Formation professionnelle: On efface tout et on recommence

La formation professionnelle a longtemps privilégié le tout-quantitatif, au détriment de la qualité de la formation. Il en a résulté une totale inadéquation avec les réalités sociales et économiques du pays, et donc une faible insertion professionnelle des diplômés de cette filière. La nouvelle feuille de route, lancée en avril 2019, apporte du pragmatisme en redirigeant l’offre de formation vers les métiers d’avenir.

Formation professionnelle: On efface tout et on recommence

Le 4 juillet 2019 à 10h02

Modifié 11 avril 2021 à 2h42

La formation professionnelle a longtemps privilégié le tout-quantitatif, au détriment de la qualité de la formation. Il en a résulté une totale inadéquation avec les réalités sociales et économiques du pays, et donc une faible insertion professionnelle des diplômés de cette filière. La nouvelle feuille de route, lancée en avril 2019, apporte du pragmatisme en redirigeant l’offre de formation vers les métiers d’avenir.

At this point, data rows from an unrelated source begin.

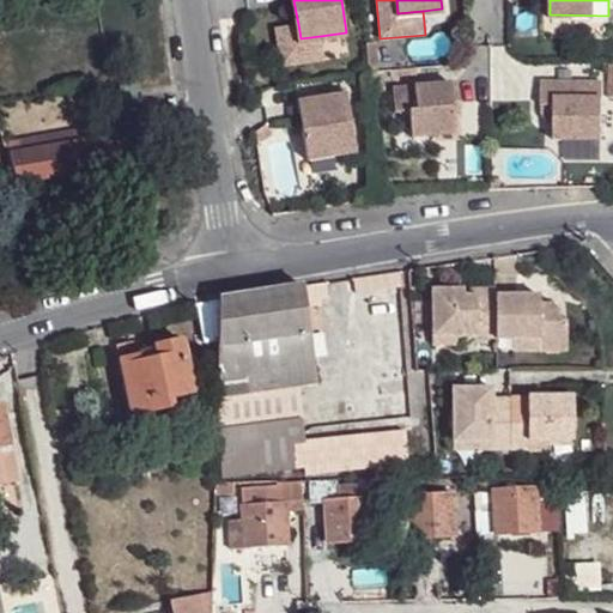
[(301,38),(298,24),(273,28),(279,72),(325,65),(320,36),(301,38)]
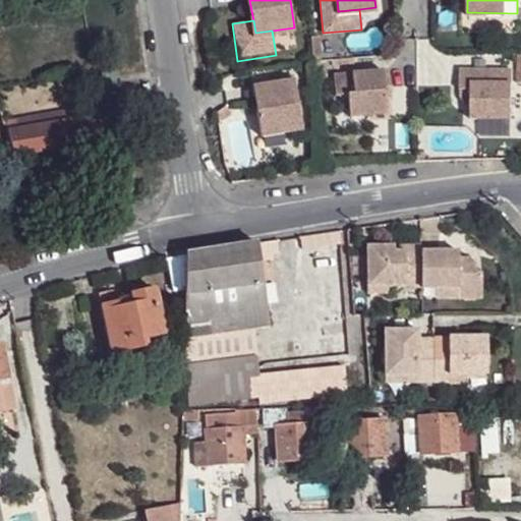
[(509,116),(510,64),(460,64),(460,84),(470,84),(470,115),(509,116)]
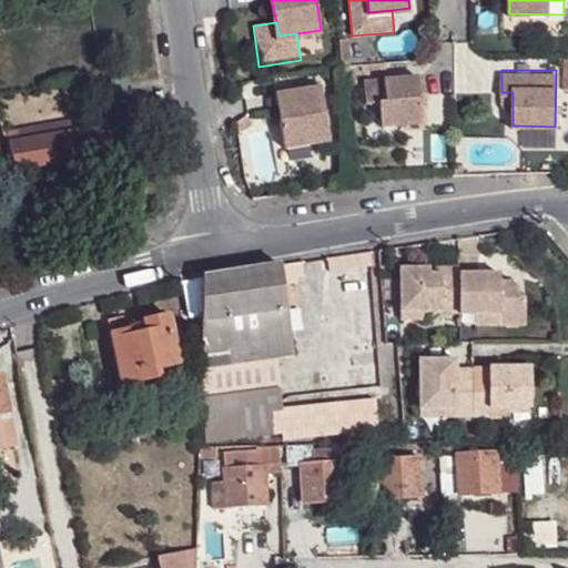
[(416,71),(364,75),(366,99),(378,97),(381,123),(421,120),(416,71)]
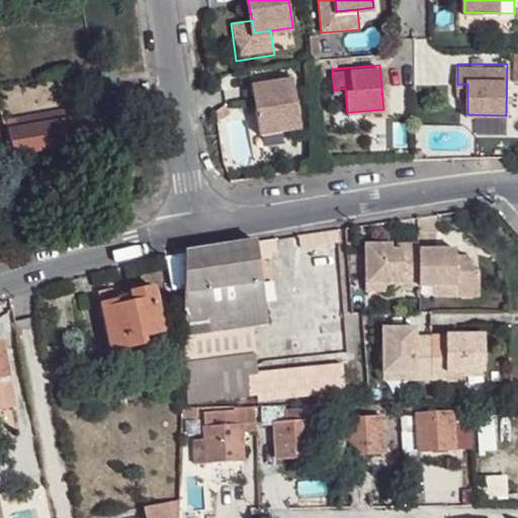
[(251,78),(260,131),(299,125),(291,72),(251,78)]
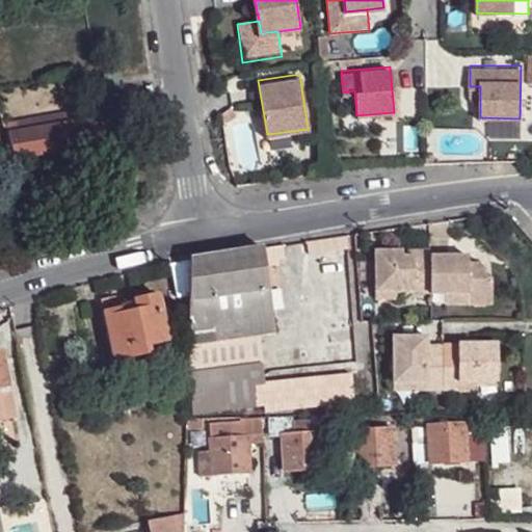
[(94,108),(43,118),(45,127),(96,117),(94,108)]
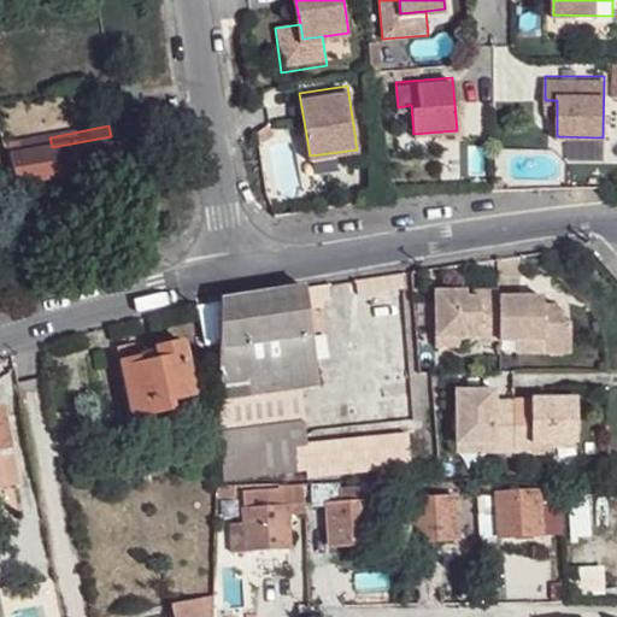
[(52,147),(9,157),(17,186),(117,168),(111,136),(52,147)]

Si l’on s’en tient au plan quantitatif stricto sensu pour analyser ses réalisations au cours des dernières années, la formation professionnelle affiche un bilan très positif: 2.000 établissements et espaces de formation et 433.000 stagiaires en 2018 (contre 133.000 en 2000, soit le triple).

Le système de la formation professionnelle a pendant très longtemps adopté cette logique obnubilée par le recrutement de plus de stagiaires dans ses centres. Une politique dont la seule résultante, aujourd’hui, est un constat d’échec, difficile désormais à masquer par le subterfuge du “quantitatif“.

Un système inadapté

Dans son rapport “Formation professionnelle initiale. Clés pour la refondation“, publié en mars 2019, le Conseil supérieur de l’éducation, de la formation et de la recherche scientifique (CSEFRS) pointe du doigt la promotion sociale en indiquant que le dispositif de la formation professionnelle (FP) est globalement “peu valorisé“, du fait que : 

-La FP est perçue par les concernés eux-mêmes comme “un parcours réservé aux élèves en situation d’échec scolaire“;

-Le système accuse “une faible capacité à démontrer les possibilités qu’il offre en matière d’inclusion sociale et de réussite professionnelle“;

-Les employeurs reprochent aux lauréats de la FP un “déficit en expérience et en stages“, regrettent la faible connexion avec l’entreprise et “soulignent le manque d’équipements et des nouvelles technologies dans les différents centres“.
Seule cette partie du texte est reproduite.